The spring constant (stiffness) of a helical spring depends on which combination of its physical properties and dimensions?

Introduction / Context:
Springs are widely used in mechanical systems to store and release energy, provide cushioning, and maintain forces. The spring constant, often represented by k, quantifies how stiff a spring is. Different springs can have very different values of k depending on how they are made. This question tests your understanding of which physical aspects of a spring influence its spring constant in a practical sense.

Given Data / Assumptions:
- We consider a typical helical spring, such as those used in scales or suspensions.- The options mention properties like length, thickness, diameter, and material.- We look for the most comprehensive and realistic combination that affects stiffness.

Concept / Approach:
The spring constant depends on both material properties and geometric factors. The material determines the elastic modulus, which is a measure of how resistant the material is to deformation. Geometric factors include the thickness (wire diameter) and the overall coil diameter and number of turns. A thicker wire usually makes the spring stiffer, while a larger coil diameter and longer spring tend to make it less stiff. Therefore, focusing only on length or only on material is not sufficient; thickness, diameter, and material all play important roles in determining the value of the spring constant.

Step-by-Step Solution:
1. Recognise that a spring made from a stronger material such as steel will have a different stiffness compared with the same geometry made from a softer material.2. Observe that a spring made from a thicker wire resists stretching more than one made from a thinner wire of the same material.3. Note that the diameter of the coils influences how much the spring bends under a given load, affecting stiffness.4. Understand that while length and number of turns matter, the option that mentions thickness, diameter, and material captures key influences on the spring constant.5. Compare the given options and identify that only the option including thickness, diameter, and material reflects the combined dependence.6. Select the option stating that the spring constant depends on its thickness, its diameter, and its material.

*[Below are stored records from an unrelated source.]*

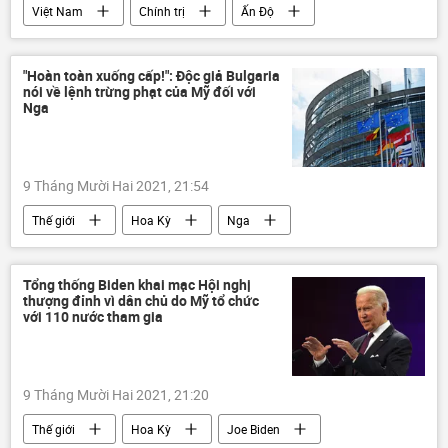
Việt Nam
Chính trị
Ấn Độ
Hàn Quốc
Quốc hội Việt Nam
Vương Đình Huệ
"Hoàn toàn xuống cấp!": Độc giả Bulgaria
nói về lệnh trừng phạt của Mỹ đối với
Nga
9 Tháng Mười Hai 2021, 21:54
Thế giới
Hoa Kỳ
Nga
trừng phạt
Châu Âu
Báo chí thế giới
Tổng thống Biden khai mạc Hội nghị
thượng đỉnh vì dân chủ do Mỹ tổ chức
với 110 nước tham gia
9 Tháng Mười Hai 2021, 21:20
Thế giới
Hoa Kỳ
Joe Biden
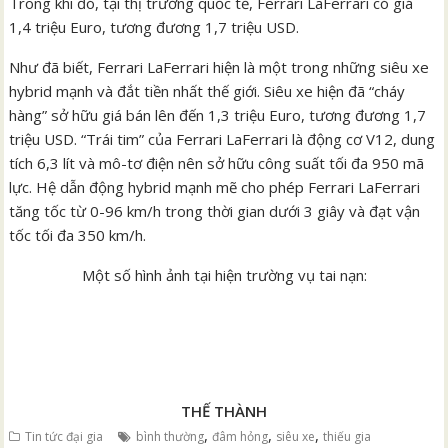
Trong khi đó, tại thị trường quốc tế, Ferrari LaFerrari có giá
1,4 triệu Euro, tương đương 1,7 triệu USD.
Như đã biết, Ferrari LaFerrari hiện là một trong những siêu xe
hybrid mạnh và đắt tiền nhất thế giới. Siêu xe hiện đã “cháy
hàng” sở hữu giá bán lên đến 1,3 triệu Euro, tương đương 1,7
triệu USD. “Trái tim” của Ferrari LaFerrari là động cơ V12, dung
tích 6,3 lít và mô-tơ điện nên sở hữu công suất tối đa 950 mã
lực. Hệ dẫn động hybrid mạnh mẽ cho phép Ferrari LaFerrari
tăng tốc từ 0-96 km/h trong thời gian dưới 3 giây và đạt vận
tốc tối đa 350 km/h.
Một số hình ảnh tại hiện trường vụ tai nạn:
THẾ THÀNH
,
,
,
Tin tức đại gia
bình thường
đâm hỏng
siêu xe
thiếu gia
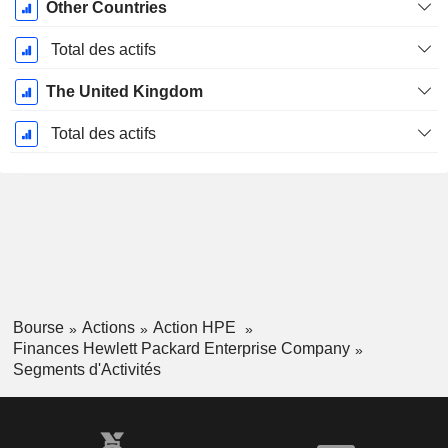
Other Countries
Total des actifs
The United Kingdom
Total des actifs
Bourse
Actions
Action HPE
Finances Hewlett Packard Enterprise Company
Segments d'Activités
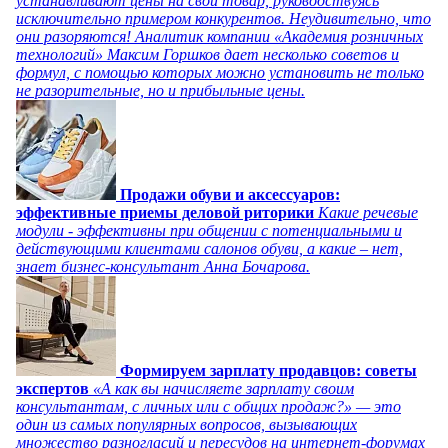
устанавливают цены на свой товар, руководствуясь
исключительно примером конкурентов. Неудивительно, что
они разоряются! Аналитик компании «Академия розничных
технологий» Максим Горшков дает несколько советов и
формул, с помощью которых можно установить не только
не разорительные, но и прибыльные цены.
Продажи обуви и аксессуаров:
эффективные приемы деловой риторики
Какие речевые
модули - эффективны при общении с потенциальными и
действующими клиентами салонов обуви, а какие – нет,
знает бизнес-консультант Анна Бочарова.
Формируем зарплату продавцов: советы
экспертов
«А как вы начисляете зарплату своим
консультантам, с личных или с общих продаж?» — это
один из самых популярных вопросов, вызывающих
множество разногласий и пересудов на интернет-форумах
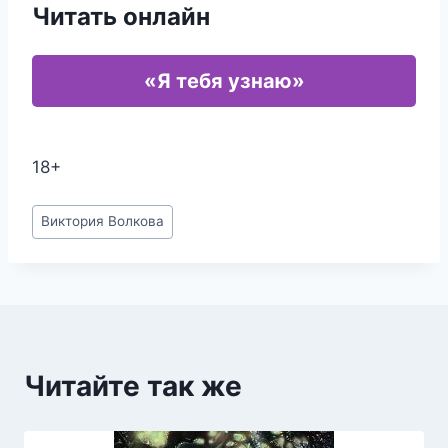
Читать онлайн
«Я тебя узнаю»
18+
Метки
Виктория Волкова
записи:
Читайте так же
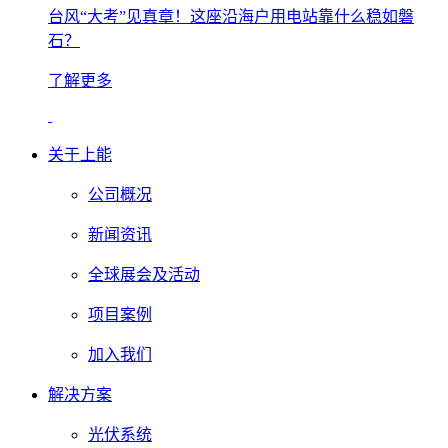
台风“大考”见真章！这座沿海户用电站靠什么稳如磐
石？
了解更多
关于上能
公司概况
新闻资讯
全球展会及活动
项目案例
加入我们
解决方案
光伏系统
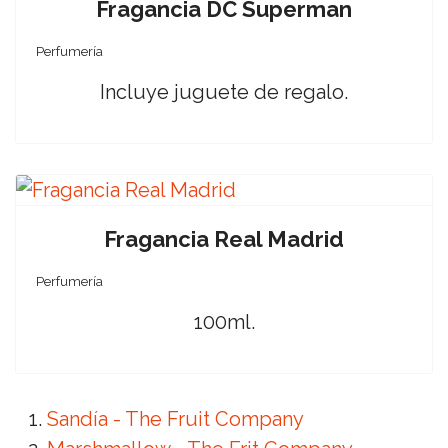
Fragancia DC Superman
Perfumería
Incluye juguete de regalo.
Fragancia Real Madrid
Perfumería
100ml.
Sandía - The Fruit Company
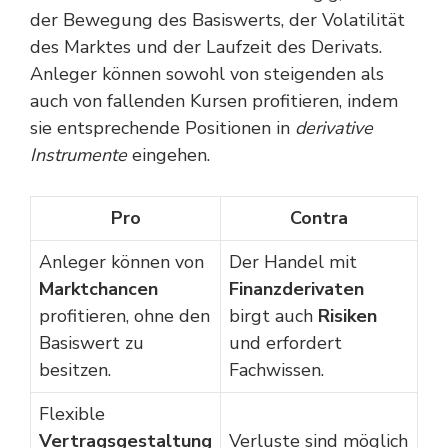
der Bewegung des Basiswerts, der Volatilität
des Marktes und der Laufzeit des Derivats.
Anleger können sowohl von steigenden als
auch von fallenden Kursen profitieren, indem
sie entsprechende Positionen in
derivative
Instrumente
eingehen.
Pro
Contra
Anleger können von
Der Handel mit
Marktchancen
Finanzderivaten
profitieren, ohne den
birgt auch
Risiken
Basiswert zu
und erfordert
besitzen.
Fachwissen.
Flexible
Vertragsgestaltung
Verluste sind möglich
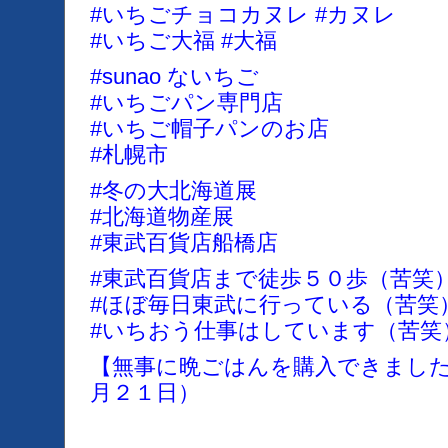
#いちごチョコカヌレ #カヌレ
#いちご大福 #大福
#sunao ないちご
#いちごパン専門店
#いちご帽子パンのお店
#札幌市
#冬の大北海道展
#北海道物産展
#東武百貨店船橋店
#東武百貨店まで徒歩５０歩（苦笑
#ほぼ毎日東武に行っている（苦笑
#いちおう仕事はしています（苦笑
【無事に晩ごはんを購入できまし
月２１日）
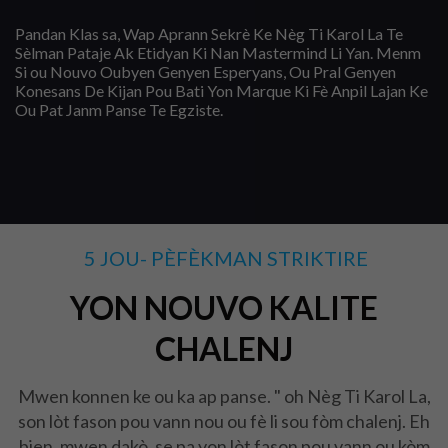
Pandan Klas sa, Wap Aprann Sekrè Ke Nèg Ti Karol La Te
Sèlman Pataje Ak Etidyan Ki Nan Mastermind Li Yan.
Menm
Si ou Nouvo Oubyen Genyen Esperyans, Ou Pral Genyen
Konesans De Kijan Pou Bati Yon Marque Ki Fè Anpil Lajan Ke
Ou Pat Janm Panse Te Egziste.
5 JOU- PÈFÈKMAN STRIKTIRE
YON NOUVO KALITE
CHALENJ
Mwen konnen ke ou ka ap panse.
" oh Nèg Ti Karol La,
son lòt fason pou vann nou ou fè li sou fòm chalenj. Eh
bien, mwen dakò, se pa yon lòt fason pou vann ou kòm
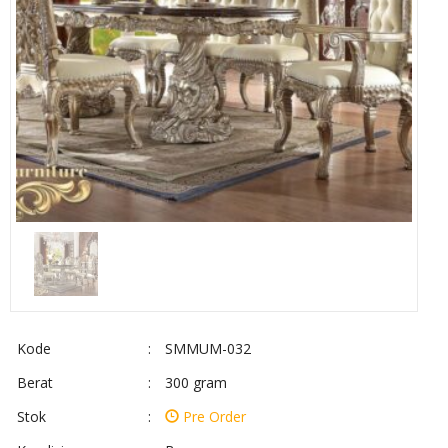
Kode
:
SMMUM-032
Berat
:
300 gram
Stok
:
Pre Order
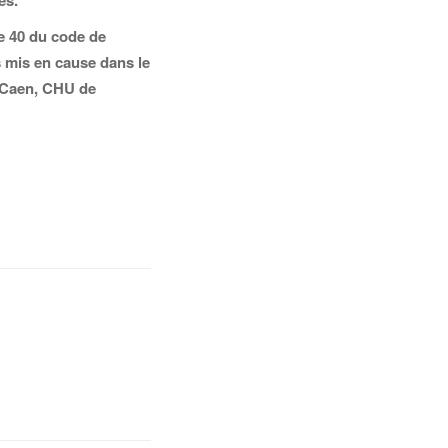
ès.
le 40 du code de
 mis en cause dans le
 Caen, CHU de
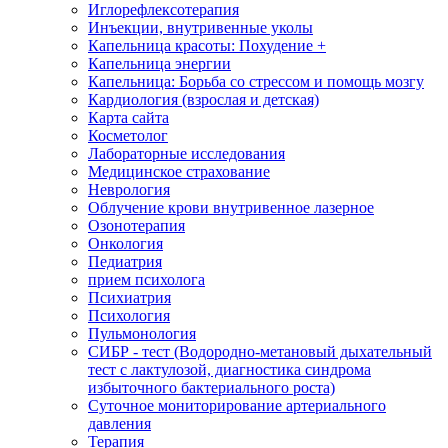
Иглорефлексотерапия
Инъекции, внутривенные уколы
Капельница красоты: Похудение +
Капельница энергии
Капельница: Борьба со стрессом и помощь мозгу
Кардиология (взрослая и детская)
Карта сайта
Косметолог
Лабораторные исследования
Медицинское страхование
Неврология
Облучение крови внутривенное лазерное
Озонотерапия
Онкология
Педиатрия
прием психолога
Психиатрия
Психология
Пульмонология
СИБР - тест (Водородно-метановый дыхательный
тест с лактулозой, диагностика синдрома
избыточного бактериального роста)
Суточное мониторирование артериального
давления
Терапия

Verification / Alternative check:
Practical experience supports this view. If you try compressing two springs made of the same material but with different wire thicknesses, the one with the thicker wire is clearly harder to compress. Likewise, springs made from different materials but with identical shape also display different stiffness. Engineering formulas for helical springs explicitly include material modulus, wire diameter, coil diameter, and number of turns, reinforcing the idea that several parameters jointly determine the spring constant.

Why Other Options Are Wrong:
- Its length only: Length influences stiffness, but it is not the only factor; material and wire thickness also matter.- Its material only: Material properties are important, yet geometry cannot be ignored.- Its length and its diameter: This combination ignores the crucial role of material type and wire thickness, making it incomplete.

Common Pitfalls:
Many learners focus on just one parameter when thinking about stiffness, such as material or length. Real mechanical design always considers both material properties and geometric dimensions. Remember that springs are a good example where geometry and material work together to determine behaviour, which is why the most complete option that mentions several of these factors is the correct choice.

Final Answer:
The spring constant depends on the spring thickness, its diameter, and the material from which it is made.